The discussion started with a question about near-term business conditions—which of the participants was most excited about growth potential at their organizations? Karen Crnkovich, owner of DMC Service, was quick to respond.
“As a fixer, not a builder, construction trends don’t affect us,” she said. “We’re the ones who stay consistent. Things are always breaking and need to be repaired, need to be maintained and sometimes replaced.” Beyond that, she said, her Olathe-based commercial HVAC and plumbing services company anticipates additional growth through building automation, regulations on refrigerants and other efficiencies. The lone concern? “Finding qualified employees. That’s what hampers our growth, but we’re still having the best year we’ve ever had.”
Also in that realm, Sheri Johnson of McCownGordon Construction said economic data is highly positive looking out to 2026. “Our projects in the queue don’t even break ground until next year,” said the company’s chief marketing executive. “And we started a manufacturing unit that is going crazy with all the reshoring.” While private developers have held back on commercial projects amid the increase in interest rates, the infusion of public money has helped keep the work pipeline full.

* What needs to be done
Can you reproduce the business outlook excerpt in full, word for word? Draw only on the business outlook excerpt above.

* Data section

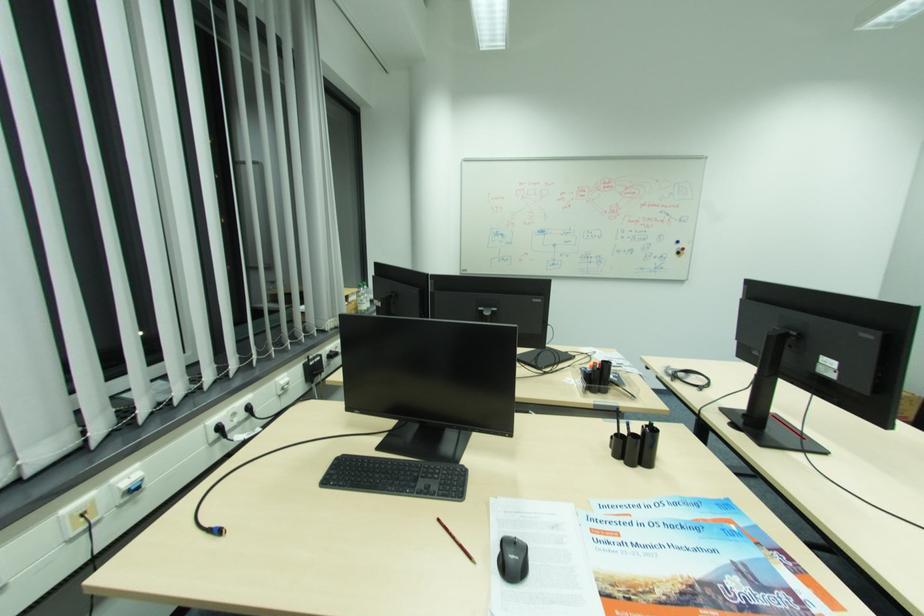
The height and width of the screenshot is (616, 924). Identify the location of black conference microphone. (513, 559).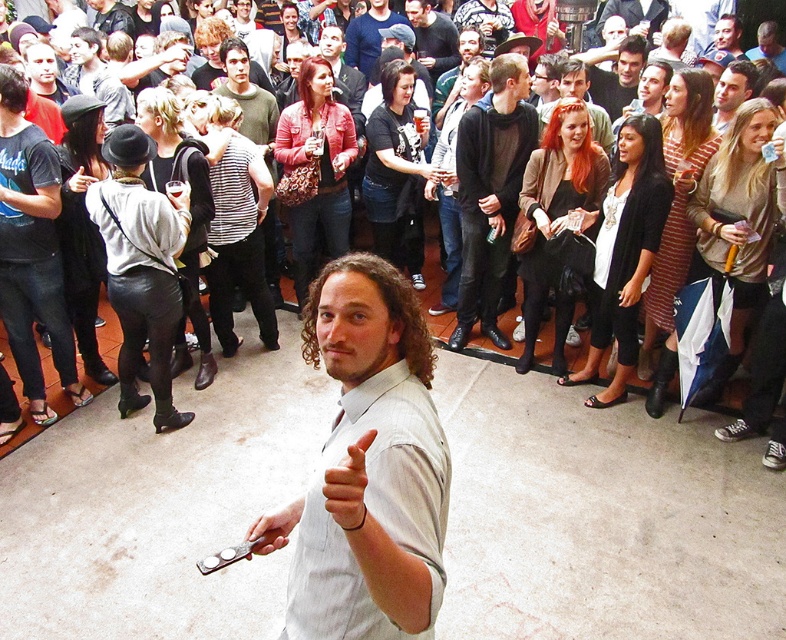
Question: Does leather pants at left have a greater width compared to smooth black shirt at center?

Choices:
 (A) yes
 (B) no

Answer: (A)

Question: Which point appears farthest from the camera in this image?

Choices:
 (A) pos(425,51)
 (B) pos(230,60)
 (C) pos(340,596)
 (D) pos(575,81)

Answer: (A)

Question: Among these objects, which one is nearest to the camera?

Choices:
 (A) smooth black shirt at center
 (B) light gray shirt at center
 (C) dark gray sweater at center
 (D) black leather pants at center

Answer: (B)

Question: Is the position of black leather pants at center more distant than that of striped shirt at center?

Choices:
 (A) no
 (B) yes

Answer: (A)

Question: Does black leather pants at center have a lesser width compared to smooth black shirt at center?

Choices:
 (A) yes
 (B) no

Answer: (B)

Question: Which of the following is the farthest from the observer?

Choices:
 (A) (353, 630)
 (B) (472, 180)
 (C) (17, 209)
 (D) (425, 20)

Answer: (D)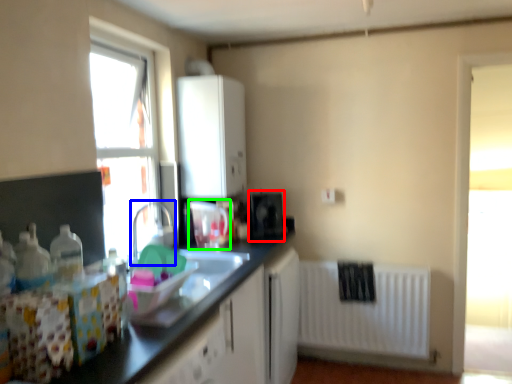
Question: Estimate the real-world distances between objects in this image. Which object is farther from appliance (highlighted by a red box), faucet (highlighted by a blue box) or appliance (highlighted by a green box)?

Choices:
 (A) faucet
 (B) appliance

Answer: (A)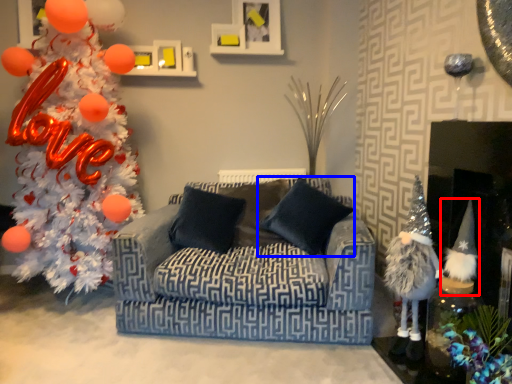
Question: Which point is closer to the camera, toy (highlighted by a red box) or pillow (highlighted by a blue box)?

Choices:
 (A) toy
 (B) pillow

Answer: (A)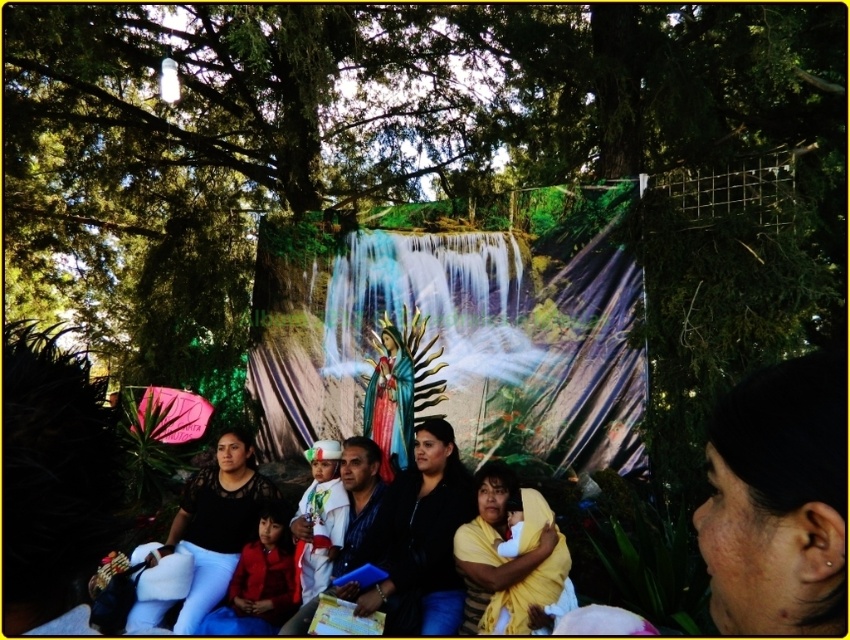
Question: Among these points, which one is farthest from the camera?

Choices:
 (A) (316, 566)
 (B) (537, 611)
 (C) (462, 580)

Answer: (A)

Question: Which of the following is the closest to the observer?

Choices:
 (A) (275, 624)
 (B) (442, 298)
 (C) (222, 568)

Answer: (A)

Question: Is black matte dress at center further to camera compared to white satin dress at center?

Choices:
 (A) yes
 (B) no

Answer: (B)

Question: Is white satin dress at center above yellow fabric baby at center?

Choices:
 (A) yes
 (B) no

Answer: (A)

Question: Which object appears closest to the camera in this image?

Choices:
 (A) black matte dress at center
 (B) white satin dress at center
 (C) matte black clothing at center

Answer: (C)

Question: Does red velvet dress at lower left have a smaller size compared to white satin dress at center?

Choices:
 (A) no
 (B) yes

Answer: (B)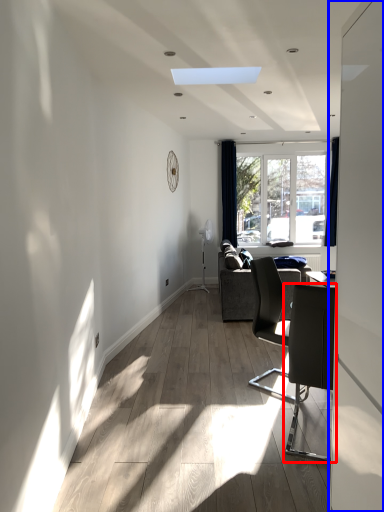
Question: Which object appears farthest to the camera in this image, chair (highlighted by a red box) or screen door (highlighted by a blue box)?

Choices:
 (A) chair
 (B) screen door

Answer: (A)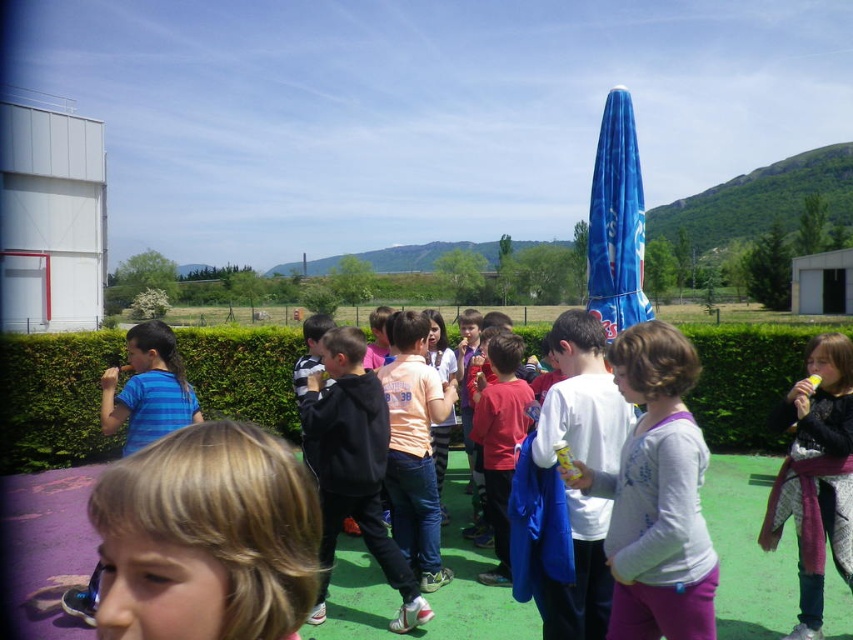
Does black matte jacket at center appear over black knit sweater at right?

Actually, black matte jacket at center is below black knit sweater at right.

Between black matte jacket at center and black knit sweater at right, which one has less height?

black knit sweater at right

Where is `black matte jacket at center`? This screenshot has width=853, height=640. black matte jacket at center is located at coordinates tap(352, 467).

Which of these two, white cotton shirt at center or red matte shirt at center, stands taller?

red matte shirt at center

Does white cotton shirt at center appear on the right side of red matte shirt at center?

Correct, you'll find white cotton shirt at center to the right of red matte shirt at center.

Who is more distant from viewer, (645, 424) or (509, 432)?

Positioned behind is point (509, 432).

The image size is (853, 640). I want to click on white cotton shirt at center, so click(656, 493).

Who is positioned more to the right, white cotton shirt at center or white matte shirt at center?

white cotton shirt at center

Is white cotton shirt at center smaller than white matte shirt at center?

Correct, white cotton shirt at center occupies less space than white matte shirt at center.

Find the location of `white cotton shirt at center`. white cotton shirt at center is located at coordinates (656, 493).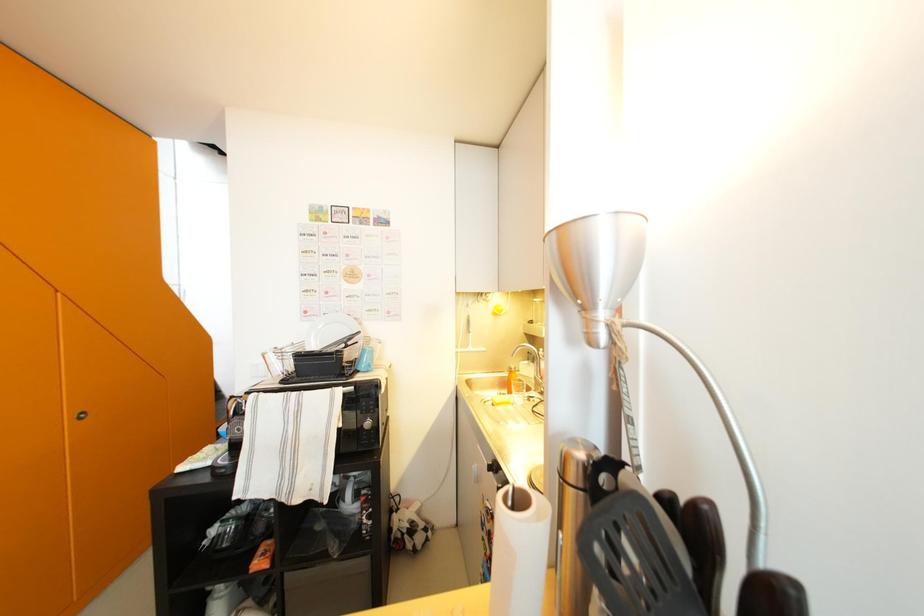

* * *

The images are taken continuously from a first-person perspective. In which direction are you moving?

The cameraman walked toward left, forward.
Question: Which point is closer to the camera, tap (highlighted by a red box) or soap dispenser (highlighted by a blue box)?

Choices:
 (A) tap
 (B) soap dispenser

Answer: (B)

* Exercise solution
The discussion started with a question about near-term business conditions—which of the participants was most excited about growth potential at their organizations? Karen Crnkovich, owner of DMC Service, was quick to respond.
“As a fixer, not a builder, construction trends don’t affect us,” she said. “We’re the ones who stay consistent. Things are always breaking and need to be repaired, need to be maintained and sometimes replaced.” Beyond that, she said, her Olathe-based commercial HVAC and plumbing services company anticipates additional growth through building automation, regulations on refrigerants and other efficiencies. The lone concern? “Finding qualified employees. That’s what hampers our growth, but we’re still having the best year we’ve ever had.”
Also in that realm, Sheri Johnson of McCownGordon Construction said economic data is highly positive looking out to 2026. “Our projects in the queue don’t even break ground until next year,” said the company’s chief marketing executive. “And we started a manufacturing unit that is going crazy with all the reshoring.” While private developers have held back on commercial projects amid the increase in interest rates, the infusion of public money has helped keep the work pipeline full.